Back in Abu Dhabi, he managed to encourage the Bin Hamoodeh Group to stay "with the current structure, and instead of having everything ready from the beginning, the plan changed to build the business organically".
They hired him as chief executive of Wafa. Soon after, the Abu Dhabi brokerage was rebranded as Menacorp.
Shareholders replenished the ailing company with fresh capital amid plans to return the company into profitability amid dwindling equity prices and trading volumes.
"Wafa was a stockbrokerage firm that was going nowhere, like a lot of brokerages at the time," Mr Ben Grira says. "There were more brokerage firms than listed companies. The way I worked on the transaction was I took my investment banking background and looked at it as a private equity investor. You take it, restructure it and do something good about it."

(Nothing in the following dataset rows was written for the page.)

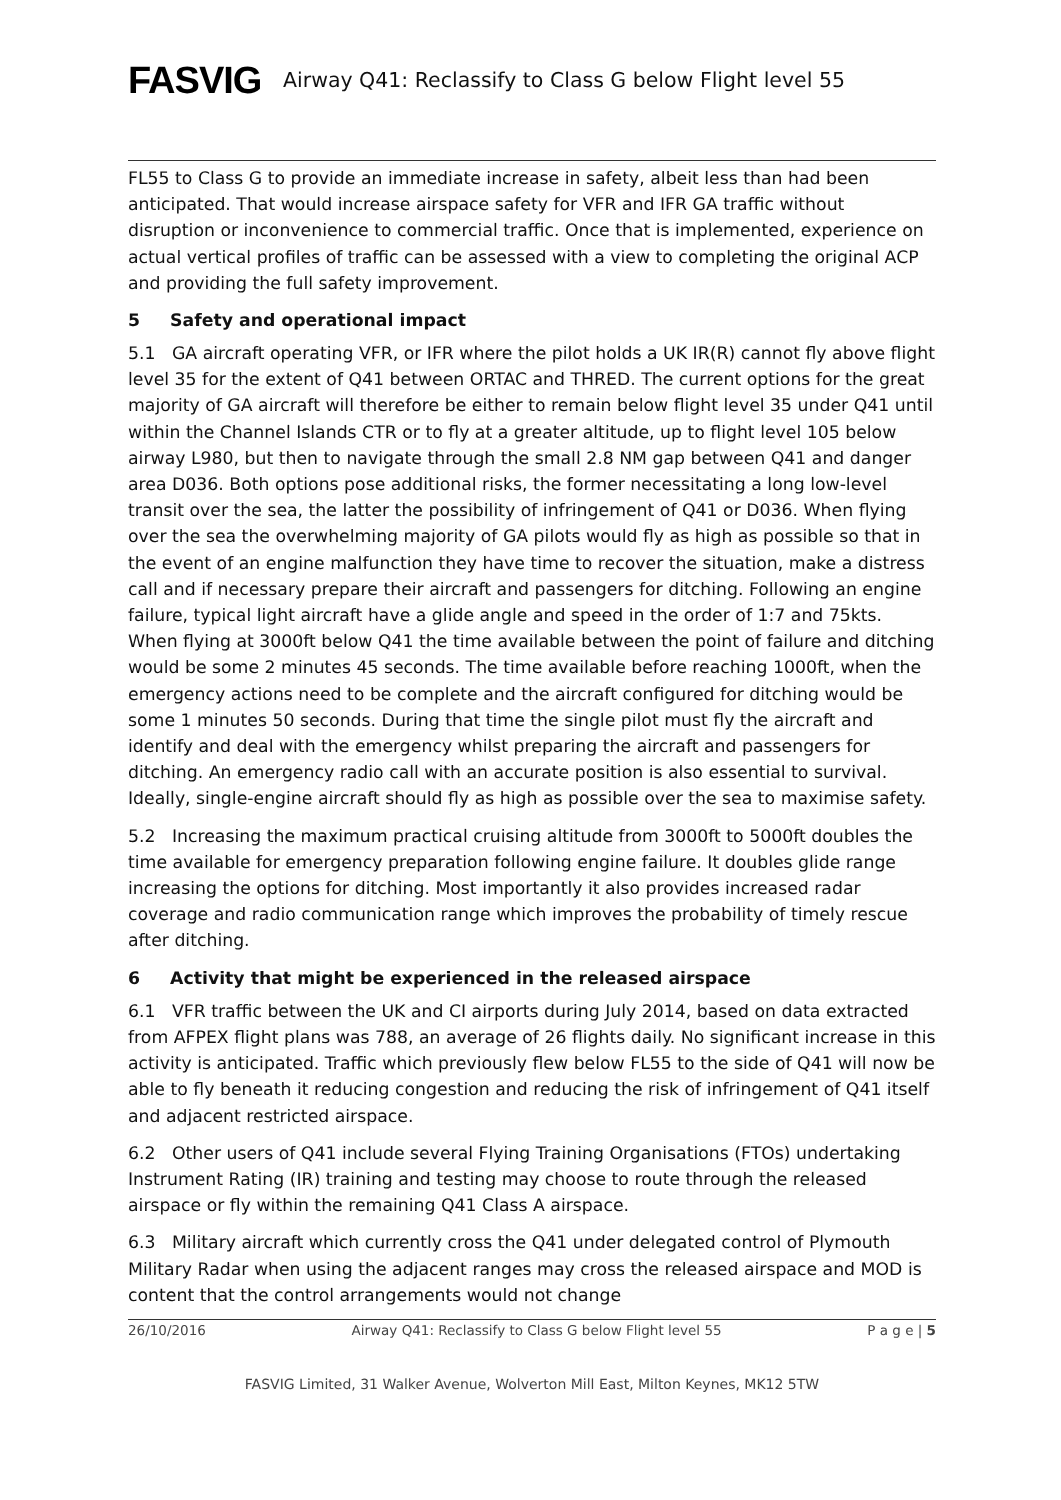FASVIG
Airway Q41: Reclassify to Class G below Flight level 55
FL55 to Class G to provide an immediate increase in safety, albeit less than had been anticipated. That would increase airspace safety for VFR and IFR GA traffic without disruption or inconvenience to commercial traffic. Once that is implemented, experience on actual vertical profiles of traffic can be assessed with a view to completing the original ACP and providing the full safety improvement.
5 Safety and operational impact
5.1 GA aircraft operating VFR, or IFR where the pilot holds a UK IR(R) cannot fly above flight level 35 for the extent of Q41 between ORTAC and THRED. The current options for the great majority of GA aircraft will therefore be either to remain below flight level 35 under Q41 until within the Channel Islands CTR or to fly at a greater altitude, up to flight level 105 below airway L980, but then to navigate through the small 2.8 NM gap between Q41 and danger area D036. Both options pose additional risks, the former necessitating a long low-level transit over the sea, the latter the possibility of infringement of Q41 or D036. When flying over the sea the overwhelming majority of GA pilots would fly as high as possible so that in the event of an engine malfunction they have time to recover the situation, make a distress call and if necessary prepare their aircraft and passengers for ditching. Following an engine failure, typical light aircraft have a glide angle and speed in the order of 1:7 and 75kts. When flying at 3000ft below Q41 the time available between the point of failure and ditching would be some 2 minutes 45 seconds. The time available before reaching 1000ft, when the emergency actions need to be complete and the aircraft configured for ditching would be some 1 minutes 50 seconds. During that time the single pilot must fly the aircraft and identify and deal with the emergency whilst preparing the aircraft and passengers for ditching. An emergency radio call with an accurate position is also essential to survival. Ideally, single-engine aircraft should fly as high as possible over the sea to maximise safety.
5.2 Increasing the maximum practical cruising altitude from 3000ft to 5000ft doubles the time available for emergency preparation following engine failure. It doubles glide range increasing the options for ditching. Most importantly it also provides increased radar coverage and radio communication range which improves the probability of timely rescue after ditching.
6 Activity that might be experienced in the released airspace
6.1 VFR traffic between the UK and CI airports during July 2014, based on data extracted from AFPEX flight plans was 788, an average of 26 flights daily. No significant increase in this activity is anticipated. Traffic which previously flew below FL55 to the side of Q41 will now be able to fly beneath it reducing congestion and reducing the risk of infringement of Q41 itself and adjacent restricted airspace.
6.2 Other users of Q41 include several Flying Training Organisations (FTOs) undertaking Instrument Rating (IR) training and testing may choose to route through the released airspace or fly within the remaining Q41 Class A airspace.
6.3 Military aircraft which currently cross the Q41 under delegated control of Plymouth Military Radar when using the adjacent ranges may cross the released airspace and MOD is content that the control arrangements would not change
26/10/2016 Airway Q41: Reclassify to Class G below Flight level 55 P a g e | 5
FASVIG Limited, 31 Walker Avenue, Wolverton Mill East, Milton Keynes, MK12 5TW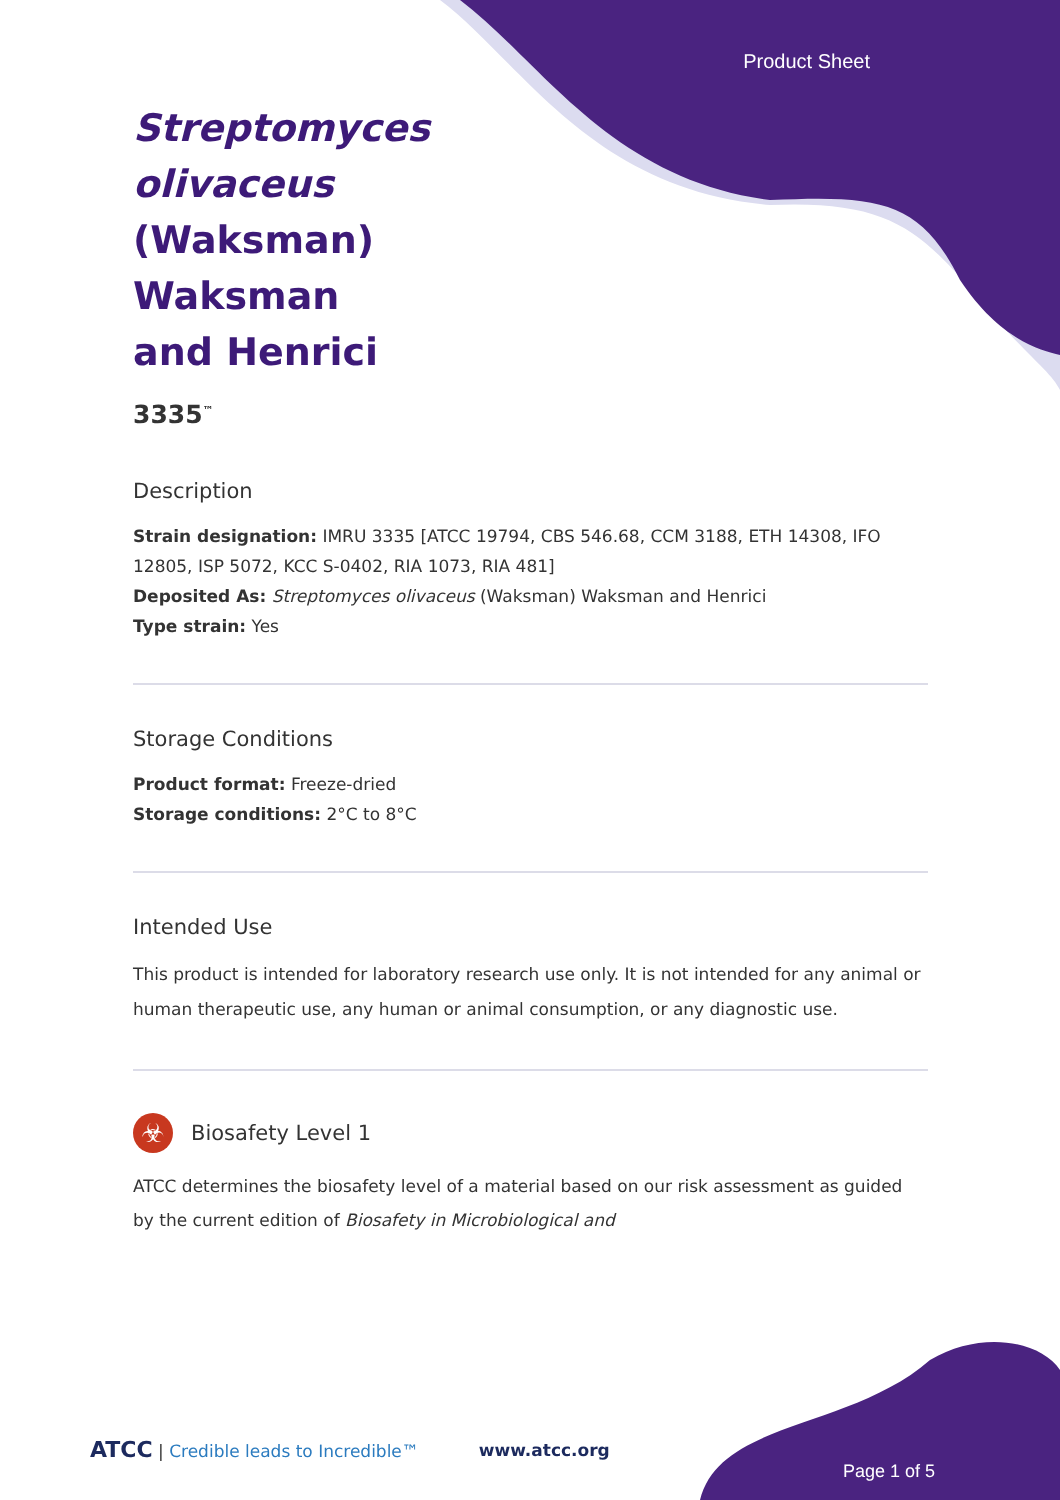Product Sheet
Streptomyces olivaceus (Waksman) Waksman and Henrici
3335<sup>™</sup>
Description
Strain designation: IMRU 3335 [ATCC 19794, CBS 546.68, CCM 3188, ETH 14308, IFO 12805, ISP 5072, KCC S-0402, RIA 1073, RIA 481]
Deposited As: Streptomyces olivaceus (Waksman) Waksman and Henrici
Type strain: Yes
Storage Conditions
Product format: Freeze-dried
Storage conditions: 2°C to 8°C
Intended Use
This product is intended for laboratory research use only. It is not intended for any animal or human therapeutic use, any human or animal consumption, or any diagnostic use.
☣
Biosafety Level 1
ATCC determines the biosafety level of a material based on our risk assessment as guided by the current edition of Biosafety in Microbiological and
ATCC | Credible leads to Incredible™ www.atcc.org
Page 1 of 5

He points out that Wafa was ranked 75 by traded value on the local bourses: the Abu Dhabi Securities Exchange and Dubai Financial Market. The brokerage now has a total clients' portfolio value exceeding Dh1.6 billion (US$435.6 million) and is ranked in the top three in terms of trading value on UAE markets among 49 competitors.
"When I came into Wafa, it was nothing. The shareholders didn't know me - and we delivered. I received a lot of opportunities to go back to Europe. But I would not change anything for the trust I have working with the Bin Hamoodah Group."
When he looks at the developments in Tunisia, it is a challenge for him to watch the struggle.
"Of course, to have democracy is great. Freedom of speech is great. But when I see today how it's disorganised and how all this potential is not put in the right place - I feel sad."
He hopes to pass on Tunisia's traditions to the next generation, when he and his Russian wife Maria Celina have children.
"As Arabs, you always want to do something for your country. In Tunisia, for me the most important thing is to transmit the future to my children: the language, the food, the way to behave - the kindness and tolerance. That's the most I can do for the country, to transmit the right values."